=== EXCERTO DO TEXTO ===

Mas o melhor cenário possível é aproveitarmos as enormes vantagens, a riqueza e o progresso que estas tecnologias nos proporcionam e encontrarmos uma forma de as conduzir, respondendo a algumas das preocupações das pessoas que se sentem deixadas para trás. É por isso que digo: não tratem todos os que se preocupam com a imigração como racistas. Não tratem todos os que se preocupam com os direitos dos transexuais e as terapias de afirmação do género como se fossem misóginos ou intolerantes. Estas pessoas estão a tentar navegar um mundo que foi completamente virado do avesso. E querer ir devagar, abordar algumas dessas preocupações, reconhecer que a sociedade não aguenta tantas mudanças – tudo isto são coisas importantes.

=== DADOS APRESENTADOS ===

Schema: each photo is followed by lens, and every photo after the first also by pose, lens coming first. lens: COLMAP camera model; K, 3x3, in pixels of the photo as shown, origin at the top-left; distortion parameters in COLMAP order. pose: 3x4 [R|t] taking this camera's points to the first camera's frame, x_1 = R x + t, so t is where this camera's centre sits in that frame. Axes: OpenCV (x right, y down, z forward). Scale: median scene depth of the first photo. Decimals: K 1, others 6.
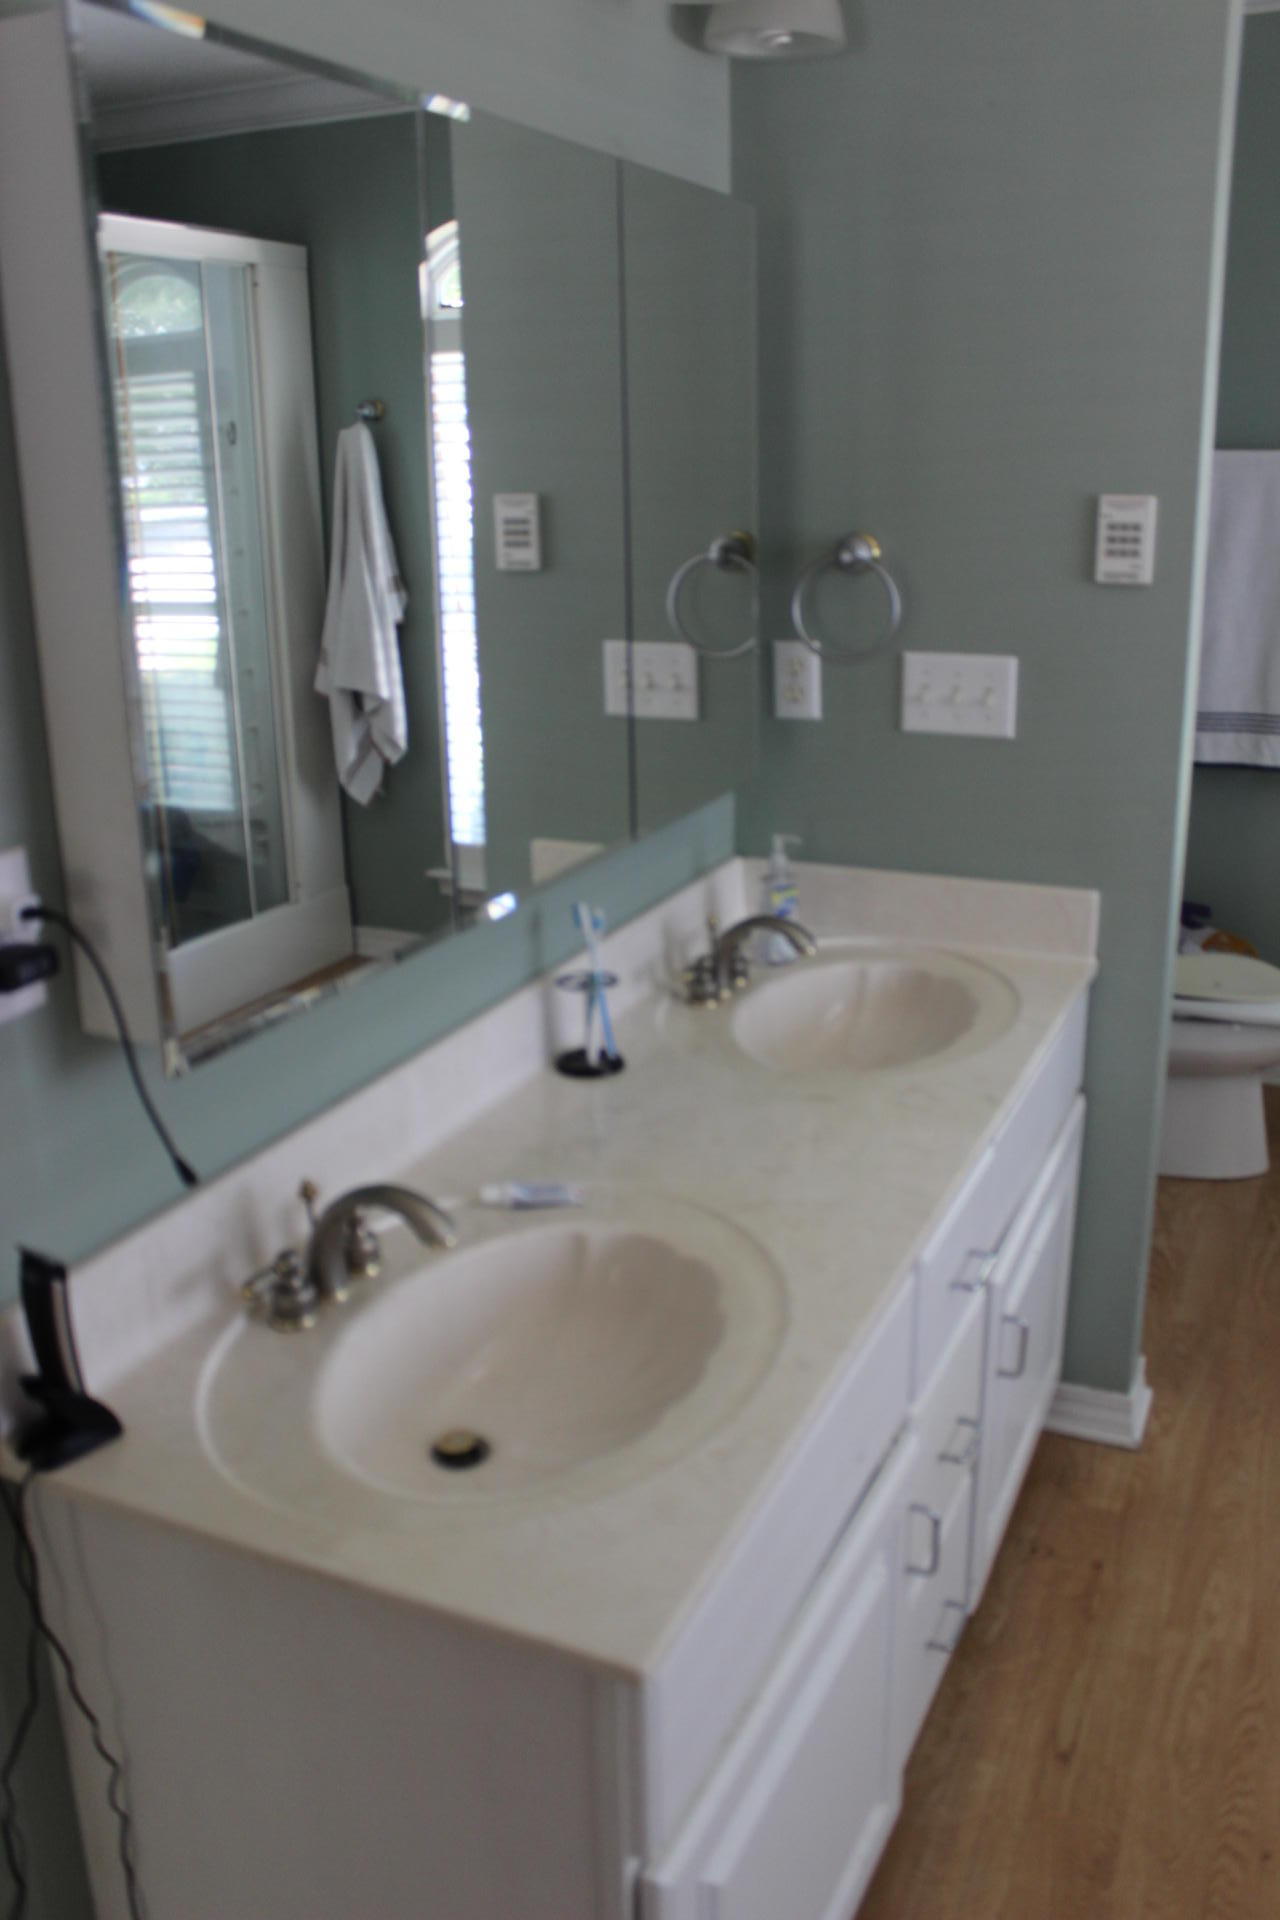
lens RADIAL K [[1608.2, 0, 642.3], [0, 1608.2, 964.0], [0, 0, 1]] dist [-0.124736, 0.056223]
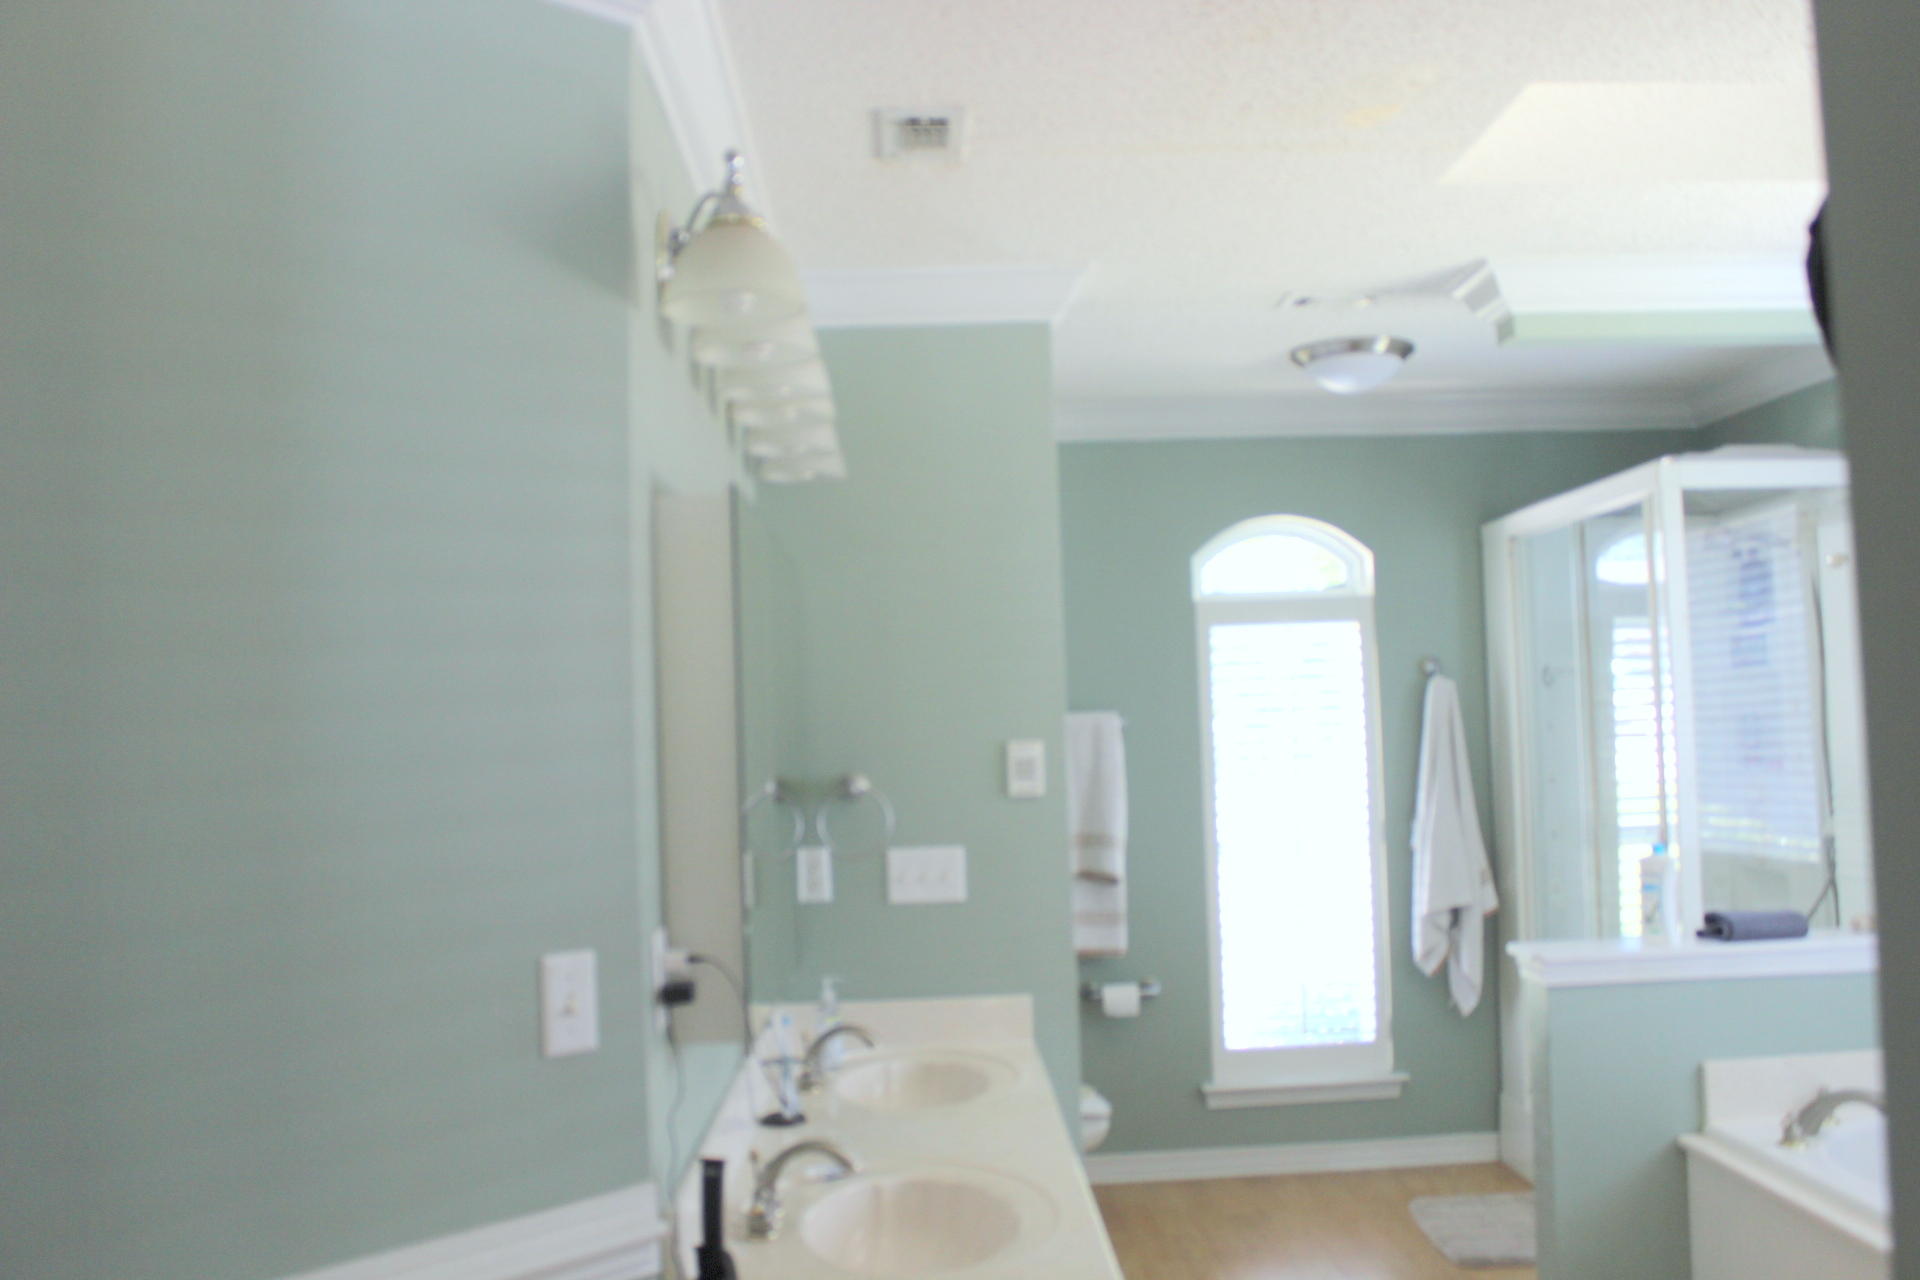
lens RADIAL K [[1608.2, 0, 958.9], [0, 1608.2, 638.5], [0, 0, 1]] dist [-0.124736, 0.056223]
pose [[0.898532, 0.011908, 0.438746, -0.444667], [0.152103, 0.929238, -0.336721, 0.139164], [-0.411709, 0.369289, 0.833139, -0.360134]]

===
=== DADOS APRESENTADOS ===

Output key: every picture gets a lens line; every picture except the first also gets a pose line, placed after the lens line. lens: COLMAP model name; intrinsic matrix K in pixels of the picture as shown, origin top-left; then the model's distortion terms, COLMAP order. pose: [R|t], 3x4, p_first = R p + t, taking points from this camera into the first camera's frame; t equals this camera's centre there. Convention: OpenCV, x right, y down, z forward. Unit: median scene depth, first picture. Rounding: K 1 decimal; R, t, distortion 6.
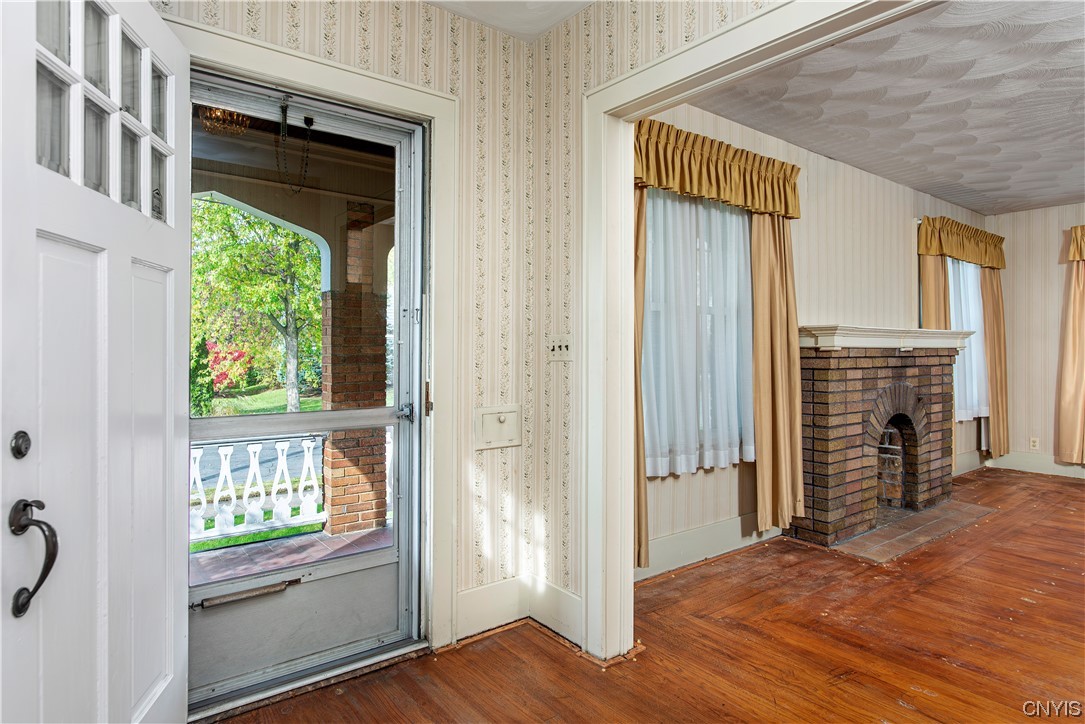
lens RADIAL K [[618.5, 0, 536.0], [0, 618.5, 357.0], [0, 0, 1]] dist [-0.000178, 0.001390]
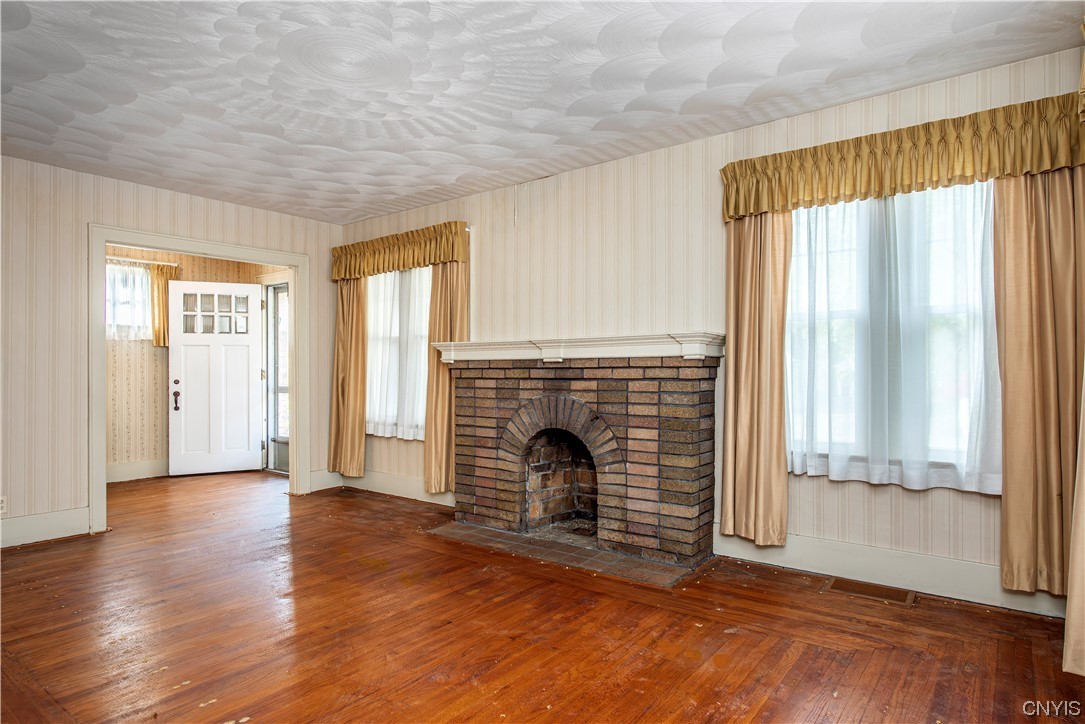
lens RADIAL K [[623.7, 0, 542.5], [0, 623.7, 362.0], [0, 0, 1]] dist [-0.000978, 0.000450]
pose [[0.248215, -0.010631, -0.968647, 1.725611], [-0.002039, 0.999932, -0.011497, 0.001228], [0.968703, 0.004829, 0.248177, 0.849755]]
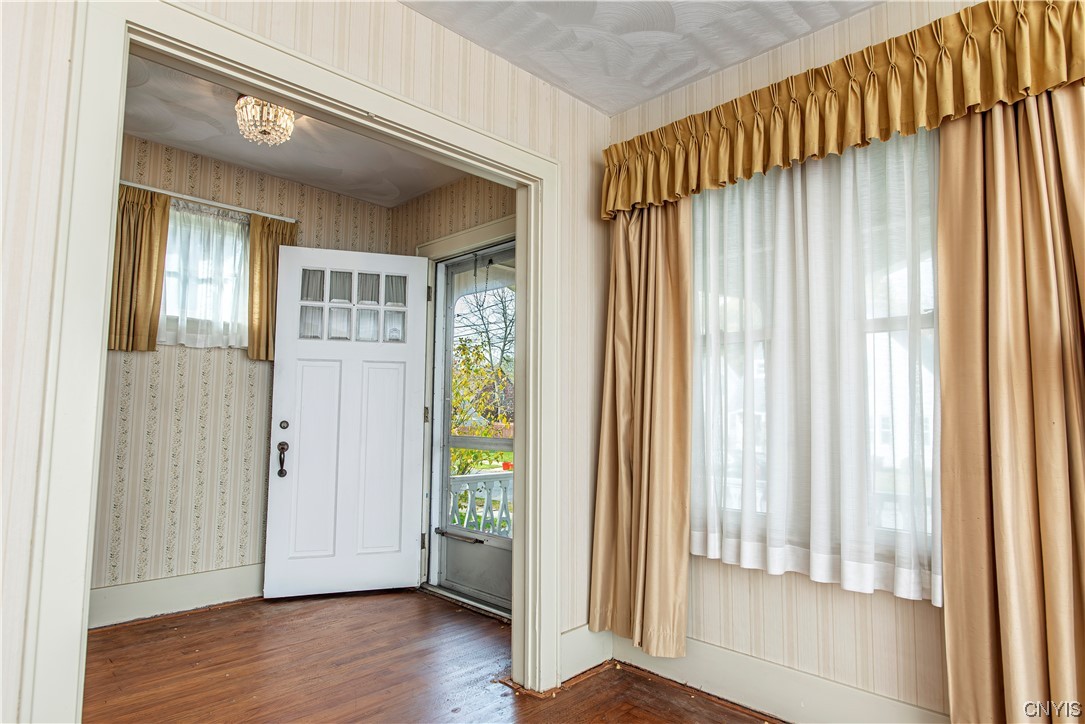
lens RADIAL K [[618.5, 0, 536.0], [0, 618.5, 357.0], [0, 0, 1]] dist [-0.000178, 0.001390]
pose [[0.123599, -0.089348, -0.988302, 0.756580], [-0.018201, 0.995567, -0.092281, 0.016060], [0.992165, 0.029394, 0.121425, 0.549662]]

===

= SOBRE A TAREFA =
Reescreva o excerto sobre as mudanças trazidas pela tecnologia, de "Mas o melhor" a "são coisas importantes.", pondo "com cautela" no lugar de "devagar". Estes dados provêm de uma fonte diferente da do excerto.

= ESPAÇO DE RESPOSTA =
Mas o melhor cenário possível é aproveitarmos as enormes vantagens, a riqueza e o progresso que estas tecnologias nos proporcionam e encontrarmos uma forma de as conduzir, respondendo a algumas das preocupações das pessoas que se sentem deixadas para trás. É por isso que digo: não tratem todos os que se preocupam com a imigração como racistas. Não tratem todos os que se preocupam com os direitos dos transexuais e as terapias de afirmação do género como se fossem misóginos ou intolerantes. Estas pessoas estão a tentar navegar um mundo que foi completamente virado do avesso. E querer ir com cautela, abordar algumas dessas preocupações, reconhecer que a sociedade não aguenta tantas mudanças – tudo isto são coisas importantes.